Requirement:
Reproduce, word for word, all of the records; the pictures stay out.

Provided material:
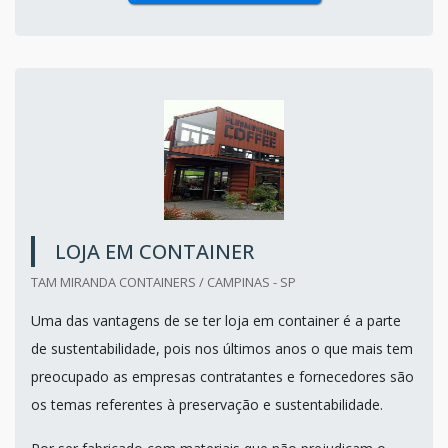
LOJA EM CONTAINER
TAM MIRANDA CONTAINERS / CAMPINAS - SP
Uma das vantagens de se ter loja em container é a parte
de sustentabilidade, pois nos últimos anos o que mais tem
preocupado as empresas contratantes e fornecedores são
os temas referentes à preservação e sustentabilidade.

Written answer:
LOJA EM CONTAINER
TAM MIRANDA CONTAINERS / CAMPINAS - SP
Uma das vantagens de se ter loja em container é a parte
de sustentabilidade, pois nos últimos anos o que mais tem
preocupado as empresas contratantes e fornecedores são
os temas referentes à preservação e sustentabilidade.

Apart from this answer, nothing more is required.